Exercise goal
Number the lines below as a list, skipping any blank lines. Cover only the first line through the line holding "genus: Ictinogomphus", inclusive.

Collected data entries
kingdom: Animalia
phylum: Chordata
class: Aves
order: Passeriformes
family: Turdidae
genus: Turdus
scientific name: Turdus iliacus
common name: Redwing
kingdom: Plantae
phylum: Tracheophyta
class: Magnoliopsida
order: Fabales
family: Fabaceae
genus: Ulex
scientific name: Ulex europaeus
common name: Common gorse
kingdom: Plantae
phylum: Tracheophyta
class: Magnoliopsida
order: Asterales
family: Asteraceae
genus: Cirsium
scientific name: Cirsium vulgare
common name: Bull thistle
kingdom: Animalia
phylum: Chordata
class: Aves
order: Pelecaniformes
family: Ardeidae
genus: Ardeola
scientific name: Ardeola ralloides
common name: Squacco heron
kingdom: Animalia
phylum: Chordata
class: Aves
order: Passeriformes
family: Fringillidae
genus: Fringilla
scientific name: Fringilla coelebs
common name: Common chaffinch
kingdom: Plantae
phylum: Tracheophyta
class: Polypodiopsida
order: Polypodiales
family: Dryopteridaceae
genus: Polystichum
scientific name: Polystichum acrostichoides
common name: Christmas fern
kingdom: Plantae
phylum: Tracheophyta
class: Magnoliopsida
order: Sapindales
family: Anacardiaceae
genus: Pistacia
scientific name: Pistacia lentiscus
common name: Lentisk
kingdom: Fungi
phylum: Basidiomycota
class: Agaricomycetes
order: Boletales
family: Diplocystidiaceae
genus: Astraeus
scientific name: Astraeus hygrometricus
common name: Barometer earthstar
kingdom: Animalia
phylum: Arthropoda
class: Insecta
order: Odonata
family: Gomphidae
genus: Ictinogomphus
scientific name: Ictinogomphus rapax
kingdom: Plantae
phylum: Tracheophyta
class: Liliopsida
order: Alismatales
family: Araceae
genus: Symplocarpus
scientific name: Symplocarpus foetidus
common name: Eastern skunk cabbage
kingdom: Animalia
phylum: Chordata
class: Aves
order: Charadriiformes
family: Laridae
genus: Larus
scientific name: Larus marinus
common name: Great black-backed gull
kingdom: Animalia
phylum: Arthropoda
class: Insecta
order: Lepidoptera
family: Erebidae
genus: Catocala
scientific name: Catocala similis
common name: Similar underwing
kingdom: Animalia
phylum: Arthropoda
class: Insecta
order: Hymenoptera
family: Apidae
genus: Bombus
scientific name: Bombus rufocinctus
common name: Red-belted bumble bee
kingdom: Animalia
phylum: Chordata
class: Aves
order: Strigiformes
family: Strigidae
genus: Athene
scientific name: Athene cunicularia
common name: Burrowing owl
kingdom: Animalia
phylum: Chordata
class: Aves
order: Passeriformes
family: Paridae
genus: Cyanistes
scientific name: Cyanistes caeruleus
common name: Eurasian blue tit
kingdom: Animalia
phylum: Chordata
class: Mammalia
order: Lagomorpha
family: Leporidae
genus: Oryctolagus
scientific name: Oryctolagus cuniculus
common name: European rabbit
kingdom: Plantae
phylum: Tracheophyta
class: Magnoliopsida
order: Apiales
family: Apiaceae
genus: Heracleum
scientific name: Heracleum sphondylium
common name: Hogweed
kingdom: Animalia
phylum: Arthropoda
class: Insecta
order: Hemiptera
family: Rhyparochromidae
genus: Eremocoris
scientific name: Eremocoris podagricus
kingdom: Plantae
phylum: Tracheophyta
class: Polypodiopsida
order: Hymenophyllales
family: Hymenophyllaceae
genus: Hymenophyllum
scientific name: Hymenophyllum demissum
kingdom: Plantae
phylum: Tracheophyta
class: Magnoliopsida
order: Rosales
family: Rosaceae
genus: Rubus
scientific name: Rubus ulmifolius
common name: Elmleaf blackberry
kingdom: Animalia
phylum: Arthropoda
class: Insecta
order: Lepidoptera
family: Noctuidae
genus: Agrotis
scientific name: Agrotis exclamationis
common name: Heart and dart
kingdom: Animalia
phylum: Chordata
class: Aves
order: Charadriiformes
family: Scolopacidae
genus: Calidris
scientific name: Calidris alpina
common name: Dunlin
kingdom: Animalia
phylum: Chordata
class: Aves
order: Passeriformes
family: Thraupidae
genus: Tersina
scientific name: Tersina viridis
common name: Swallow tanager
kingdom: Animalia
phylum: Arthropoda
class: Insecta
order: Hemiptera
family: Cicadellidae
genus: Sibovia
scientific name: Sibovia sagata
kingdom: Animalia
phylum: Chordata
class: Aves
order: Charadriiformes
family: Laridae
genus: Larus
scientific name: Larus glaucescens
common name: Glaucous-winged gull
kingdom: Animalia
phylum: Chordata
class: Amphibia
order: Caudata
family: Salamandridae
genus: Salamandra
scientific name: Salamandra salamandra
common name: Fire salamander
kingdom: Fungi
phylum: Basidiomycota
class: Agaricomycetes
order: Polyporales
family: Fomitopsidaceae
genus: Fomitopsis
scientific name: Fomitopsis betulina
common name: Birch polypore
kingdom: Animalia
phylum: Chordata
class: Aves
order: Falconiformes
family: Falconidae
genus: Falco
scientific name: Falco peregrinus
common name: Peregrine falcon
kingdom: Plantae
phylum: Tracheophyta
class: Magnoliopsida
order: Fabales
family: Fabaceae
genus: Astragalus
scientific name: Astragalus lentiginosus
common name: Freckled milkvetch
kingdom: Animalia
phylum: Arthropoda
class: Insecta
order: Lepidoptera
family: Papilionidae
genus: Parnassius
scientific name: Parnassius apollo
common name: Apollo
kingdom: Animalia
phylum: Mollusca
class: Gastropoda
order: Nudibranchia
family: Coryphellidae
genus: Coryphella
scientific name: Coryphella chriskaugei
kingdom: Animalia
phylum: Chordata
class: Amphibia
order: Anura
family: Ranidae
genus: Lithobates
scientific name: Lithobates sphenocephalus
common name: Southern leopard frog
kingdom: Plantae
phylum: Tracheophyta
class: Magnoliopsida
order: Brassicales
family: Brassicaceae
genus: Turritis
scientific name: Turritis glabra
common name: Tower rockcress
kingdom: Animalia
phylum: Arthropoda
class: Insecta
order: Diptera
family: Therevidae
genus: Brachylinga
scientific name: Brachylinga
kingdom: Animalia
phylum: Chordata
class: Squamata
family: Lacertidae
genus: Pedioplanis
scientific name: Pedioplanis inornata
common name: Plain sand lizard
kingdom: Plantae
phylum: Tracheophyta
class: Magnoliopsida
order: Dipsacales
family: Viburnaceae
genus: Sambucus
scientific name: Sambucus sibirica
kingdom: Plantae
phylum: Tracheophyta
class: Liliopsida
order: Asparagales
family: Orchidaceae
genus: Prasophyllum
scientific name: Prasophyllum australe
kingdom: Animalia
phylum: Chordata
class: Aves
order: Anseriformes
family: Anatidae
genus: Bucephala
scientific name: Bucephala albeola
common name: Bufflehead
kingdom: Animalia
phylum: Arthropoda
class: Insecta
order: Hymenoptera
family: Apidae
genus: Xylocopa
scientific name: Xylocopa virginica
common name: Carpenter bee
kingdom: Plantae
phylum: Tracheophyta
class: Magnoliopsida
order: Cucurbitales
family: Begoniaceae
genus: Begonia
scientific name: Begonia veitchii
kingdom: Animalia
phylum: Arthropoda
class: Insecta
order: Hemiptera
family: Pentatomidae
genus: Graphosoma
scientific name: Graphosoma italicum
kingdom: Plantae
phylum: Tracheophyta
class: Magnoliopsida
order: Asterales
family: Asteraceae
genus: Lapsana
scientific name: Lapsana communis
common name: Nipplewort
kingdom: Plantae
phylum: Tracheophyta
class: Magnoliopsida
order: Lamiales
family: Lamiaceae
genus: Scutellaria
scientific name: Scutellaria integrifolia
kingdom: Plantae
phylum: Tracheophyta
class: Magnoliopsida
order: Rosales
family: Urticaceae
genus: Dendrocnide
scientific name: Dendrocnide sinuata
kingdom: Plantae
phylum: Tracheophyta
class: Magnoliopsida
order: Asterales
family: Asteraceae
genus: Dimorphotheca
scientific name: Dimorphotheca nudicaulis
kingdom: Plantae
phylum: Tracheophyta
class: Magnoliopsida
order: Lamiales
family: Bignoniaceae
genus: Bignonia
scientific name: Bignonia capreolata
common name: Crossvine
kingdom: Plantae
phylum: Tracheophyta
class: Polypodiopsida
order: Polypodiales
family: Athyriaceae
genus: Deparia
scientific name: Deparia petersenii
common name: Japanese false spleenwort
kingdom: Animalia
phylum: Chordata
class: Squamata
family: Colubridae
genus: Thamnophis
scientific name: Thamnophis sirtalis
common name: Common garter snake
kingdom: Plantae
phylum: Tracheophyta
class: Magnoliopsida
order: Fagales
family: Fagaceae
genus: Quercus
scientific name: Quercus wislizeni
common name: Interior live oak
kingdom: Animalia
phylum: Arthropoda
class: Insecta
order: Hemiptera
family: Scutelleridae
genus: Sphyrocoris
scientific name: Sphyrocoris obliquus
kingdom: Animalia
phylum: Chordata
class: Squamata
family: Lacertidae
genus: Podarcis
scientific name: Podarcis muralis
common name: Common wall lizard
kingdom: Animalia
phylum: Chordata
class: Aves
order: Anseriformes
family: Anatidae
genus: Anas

Solution to the exercise
1. kingdom: Animalia
2. phylum: Chordata
3. class: Aves
4. order: Passeriformes
5. family: Turdidae
6. genus: Turdus
7. scientific name: Turdus iliacus
8. common name: Redwing
9. kingdom: Plantae
10. phylum: Tracheophyta
11. class: Magnoliopsida
12. order: Fabales
13. family: Fabaceae
14. genus: Ulex
15. scientific name: Ulex europaeus
16. common name: Common gorse
17. kingdom: Plantae
18. phylum: Tracheophyta
19. class: Magnoliopsida
20. order: Asterales
21. family: Asteraceae
22. genus: Cirsium
23. scientific name: Cirsium vulgare
24. common name: Bull thistle
25. kingdom: Animalia
26. phylum: Chordata
27. class: Aves
28. order: Pelecaniformes
29. family: Ardeidae
30. genus: Ardeola
31. scientific name: Ardeola ralloides
32. common name: Squacco heron
33. kingdom: Animalia
34. phylum: Chordata
35. class: Aves
36. order: Passeriformes
37. family: Fringillidae
38. genus: Fringilla
39. scientific name: Fringilla coelebs
40. common name: Common chaffinch
41. kingdom: Plantae
42. phylum: Tracheophyta
43. class: Polypodiopsida
44. order: Polypodiales
45. family: Dryopteridaceae
46. genus: Polystichum
47. scientific name: Polystichum acrostichoides
48. common name: Christmas fern
49. kingdom: Plantae
50. phylum: Tracheophyta
51. class: Magnoliopsida
52. order: Sapindales
53. family: Anacardiaceae
54. genus: Pistacia
55. scientific name: Pistacia lentiscus
56. common name: Lentisk
57. kingdom: Fungi
58. phylum: Basidiomycota
59. class: Agaricomycetes
60. order: Boletales
61. family: Diplocystidiaceae
62. genus: Astraeus
63. scientific name: Astraeus hygrometricus
64. common name: Barometer earthstar
65. kingdom: Animalia
66. phylum: Arthropoda
67. class: Insecta
68. order: Odonata
69. family: Gomphidae
70. genus: Ictinogomphus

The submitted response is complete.